Saturday, December 6, 2014

The Choice is Yours.


You've heard plenty about the issues, and you know what some of the consequences can be. But there's not much more I can tell you to convince you what you should or shouldn't do.

Ultimately, the amount of necessary technology in your life depends on one thing, and one thing only... You. It's your choice. It always has been and it always will be. 

I will leave you, dear readers, with one final piece of material to gnaw on as you depart. The follow is a slam poem I wrote about some of the issues we've discussed on this blog.

It's been a pleasure. Thank you for reading, and remember– there are some things in life that can't be captured on even the most expensive phone camera.


The World in Full HD
By: Erika Glass

These screens over our eyes make it harder to see
That the quality of life’s so much more than HD
Cyberworlds that we live in are more like good fiction
We forget that there’s more to the world than depiction 
But we tap on glass screens like they keep us from dying
Of boredom. Look, guys, I think you would be lying
If you said that you’d rather check updated scores 
Than go practice or play that same sport outdoors.
so what’s keeping you? No one nearby for some teams?

▸ Task 1:
Restate the entire blog post above word for word.

▸ Working data:
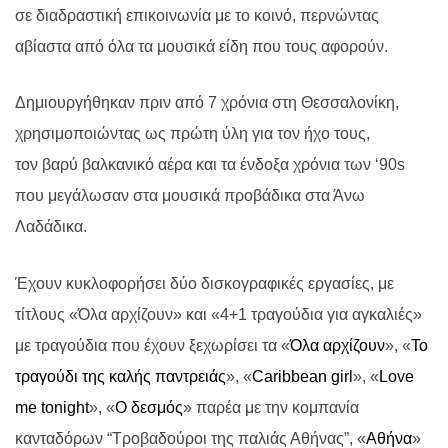
σε διαδραστική επικοινωνία με το κοινό, περνώντας
αβίαστα από όλα τα μουσικά είδη που τους αφορούν.
Δημιουργήθηκαν πριν από 7 χρόνια στη Θεσσαλονίκη,
χρησιμοποιώντας ως πρώτη ύλη για τον ήχο τους,
τον βαρύ βαλκανικό αέρα και τα ένδοξα χρόνια των ‘90s
που μεγάλωσαν στα μουσικά προβάδικα στα Άνω
Λαδάδικα.
Έχουν κυκλοφορήσει δύο δισκογραφικές εργασίες, με
τίτλους «Όλα αρχίζουν» και «4+1 τραγούδια για αγκαλιές»
με τραγούδια που έχουν ξεχωρίσει τα «
Όλα αρχίζουν
», «
Το
τραγούδι της καλής παντρειάς
», «
Caribbean girl
», «
Love
me tonight
», «
Ο δεσμός
» παρέα με την κομπανία
κανταδόρων “Τροβαδούροι της παλιάς Αθήνας”, «
Αθήνα
»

▸ Task 2:
Quote every line of the records above exactly, leaving the pictures out of your answer.

▸ Answer box 1:
Saturday, December 6, 2014

The Choice is Yours.


You've heard plenty about the issues, and you know what some of the consequences can be. But there's not much more I can tell you to convince you what you should or shouldn't do.

Ultimately, the amount of necessary technology in your life depends on one thing, and one thing only... You. It's your choice. It always has been and it always will be. 

I will leave you, dear readers, with one final piece of material to gnaw on as you depart. The follow is a slam poem I wrote about some of the issues we've discussed on this blog.

It's been a pleasure. Thank you for reading, and remember– there are some things in life that can't be captured on even the most expensive phone camera.


The World in Full HD
By: Erika Glass

These screens over our eyes make it harder to see
That the quality of life’s so much more than HD
Cyberworlds that we live in are more like good fiction
We forget that there’s more to the world than depiction 
But we tap on glass screens like they keep us from dying
Of boredom. Look, guys, I think you would be lying
If you said that you’d rather check updated scores 
Than go practice or play that same sport outdoors.
so what’s keeping you? No one nearby for some teams?

▸ Answer box 2:
σε διαδραστική επικοινωνία με το κοινό, περνώντας
αβίαστα από όλα τα μουσικά είδη που τους αφορούν.
Δημιουργήθηκαν πριν από 7 χρόνια στη Θεσσαλονίκη,
χρησιμοποιώντας ως πρώτη ύλη για τον ήχο τους,
τον βαρύ βαλκανικό αέρα και τα ένδοξα χρόνια των ‘90s
που μεγάλωσαν στα μουσικά προβάδικα στα Άνω
Λαδάδικα.
Έχουν κυκλοφορήσει δύο δισκογραφικές εργασίες, με
τίτλους «Όλα αρχίζουν» και «4+1 τραγούδια για αγκαλιές»
με τραγούδια που έχουν ξεχωρίσει τα «
Όλα αρχίζουν
», «
Το
τραγούδι της καλής παντρειάς
», «
Caribbean girl
», «
Love
me tonight
», «
Ο δεσμός
» παρέα με την κομπανία
κανταδόρων “Τροβαδούροι της παλιάς Αθήνας”, «
Αθήνα
»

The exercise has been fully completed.